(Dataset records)
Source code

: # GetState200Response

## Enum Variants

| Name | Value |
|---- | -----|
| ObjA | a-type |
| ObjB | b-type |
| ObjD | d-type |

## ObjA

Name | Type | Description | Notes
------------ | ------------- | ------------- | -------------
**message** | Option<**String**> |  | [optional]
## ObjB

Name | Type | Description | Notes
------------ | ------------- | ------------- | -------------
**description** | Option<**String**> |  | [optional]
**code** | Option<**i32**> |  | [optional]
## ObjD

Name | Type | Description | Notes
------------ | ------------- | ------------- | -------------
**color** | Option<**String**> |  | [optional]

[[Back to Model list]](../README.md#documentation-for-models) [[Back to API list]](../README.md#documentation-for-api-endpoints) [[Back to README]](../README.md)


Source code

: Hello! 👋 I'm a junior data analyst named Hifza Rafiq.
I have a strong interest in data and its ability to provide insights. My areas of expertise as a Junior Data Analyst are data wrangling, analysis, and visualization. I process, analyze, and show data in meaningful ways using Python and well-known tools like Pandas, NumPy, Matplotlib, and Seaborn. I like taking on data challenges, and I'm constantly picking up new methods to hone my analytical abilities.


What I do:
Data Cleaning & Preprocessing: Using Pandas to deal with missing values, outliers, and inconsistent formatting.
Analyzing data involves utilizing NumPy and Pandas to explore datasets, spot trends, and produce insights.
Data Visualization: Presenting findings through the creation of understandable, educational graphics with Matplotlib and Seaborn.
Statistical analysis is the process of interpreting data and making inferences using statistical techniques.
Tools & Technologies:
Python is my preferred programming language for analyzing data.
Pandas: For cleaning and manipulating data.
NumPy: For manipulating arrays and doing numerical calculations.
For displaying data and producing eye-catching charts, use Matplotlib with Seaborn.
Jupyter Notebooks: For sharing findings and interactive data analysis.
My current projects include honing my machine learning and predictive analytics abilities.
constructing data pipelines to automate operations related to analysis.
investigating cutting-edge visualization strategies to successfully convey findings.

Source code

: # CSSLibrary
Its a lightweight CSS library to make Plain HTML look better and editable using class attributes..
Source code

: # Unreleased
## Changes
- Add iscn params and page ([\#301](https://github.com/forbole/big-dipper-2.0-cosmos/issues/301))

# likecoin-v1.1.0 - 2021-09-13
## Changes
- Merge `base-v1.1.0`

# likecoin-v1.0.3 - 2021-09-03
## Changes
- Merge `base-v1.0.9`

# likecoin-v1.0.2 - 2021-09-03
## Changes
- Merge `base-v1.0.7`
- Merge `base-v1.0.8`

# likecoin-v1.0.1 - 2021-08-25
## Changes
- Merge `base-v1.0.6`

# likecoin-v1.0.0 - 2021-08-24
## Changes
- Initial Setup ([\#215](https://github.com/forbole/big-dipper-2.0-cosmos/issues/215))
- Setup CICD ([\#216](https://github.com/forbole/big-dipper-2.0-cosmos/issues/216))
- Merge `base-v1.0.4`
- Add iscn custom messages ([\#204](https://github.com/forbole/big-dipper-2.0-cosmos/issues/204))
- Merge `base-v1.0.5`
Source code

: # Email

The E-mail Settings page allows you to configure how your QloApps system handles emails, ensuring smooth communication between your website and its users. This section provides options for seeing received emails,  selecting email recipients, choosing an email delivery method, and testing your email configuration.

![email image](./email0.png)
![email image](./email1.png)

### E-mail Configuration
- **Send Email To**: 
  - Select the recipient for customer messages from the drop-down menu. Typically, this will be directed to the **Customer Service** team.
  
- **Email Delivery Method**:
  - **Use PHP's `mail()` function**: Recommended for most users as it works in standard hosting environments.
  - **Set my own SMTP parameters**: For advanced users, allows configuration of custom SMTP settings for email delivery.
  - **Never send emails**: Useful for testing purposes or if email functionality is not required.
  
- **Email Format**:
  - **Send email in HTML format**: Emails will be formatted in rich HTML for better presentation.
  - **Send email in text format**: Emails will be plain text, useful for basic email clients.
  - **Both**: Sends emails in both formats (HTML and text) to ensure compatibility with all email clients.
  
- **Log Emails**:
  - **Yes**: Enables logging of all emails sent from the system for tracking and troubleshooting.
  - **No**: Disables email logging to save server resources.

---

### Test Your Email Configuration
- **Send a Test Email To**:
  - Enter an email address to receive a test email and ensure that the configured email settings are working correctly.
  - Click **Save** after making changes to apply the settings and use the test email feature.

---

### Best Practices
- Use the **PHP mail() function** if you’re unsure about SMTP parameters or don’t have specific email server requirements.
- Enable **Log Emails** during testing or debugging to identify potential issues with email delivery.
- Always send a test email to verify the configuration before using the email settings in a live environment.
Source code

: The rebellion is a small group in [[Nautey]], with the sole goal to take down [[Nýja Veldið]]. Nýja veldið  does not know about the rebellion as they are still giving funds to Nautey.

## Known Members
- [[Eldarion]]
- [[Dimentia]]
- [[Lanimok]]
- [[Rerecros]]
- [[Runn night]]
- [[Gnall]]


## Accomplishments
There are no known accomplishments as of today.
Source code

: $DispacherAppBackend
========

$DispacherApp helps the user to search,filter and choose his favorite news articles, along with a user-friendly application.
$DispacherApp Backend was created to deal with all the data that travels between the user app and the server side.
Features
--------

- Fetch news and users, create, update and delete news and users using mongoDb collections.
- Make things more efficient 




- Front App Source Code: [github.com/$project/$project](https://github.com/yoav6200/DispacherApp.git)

• _YOUR TASK_
Collect every line from the items above that contains the string "deal", matching case exactly.

• _THE COMPLETED TASK_
Data Cleaning & Preprocessing: Using Pandas to deal with missing values, outliers, and inconsistent formatting.
$DispacherApp Backend was created to deal with all the data that travels between the user app and the server side.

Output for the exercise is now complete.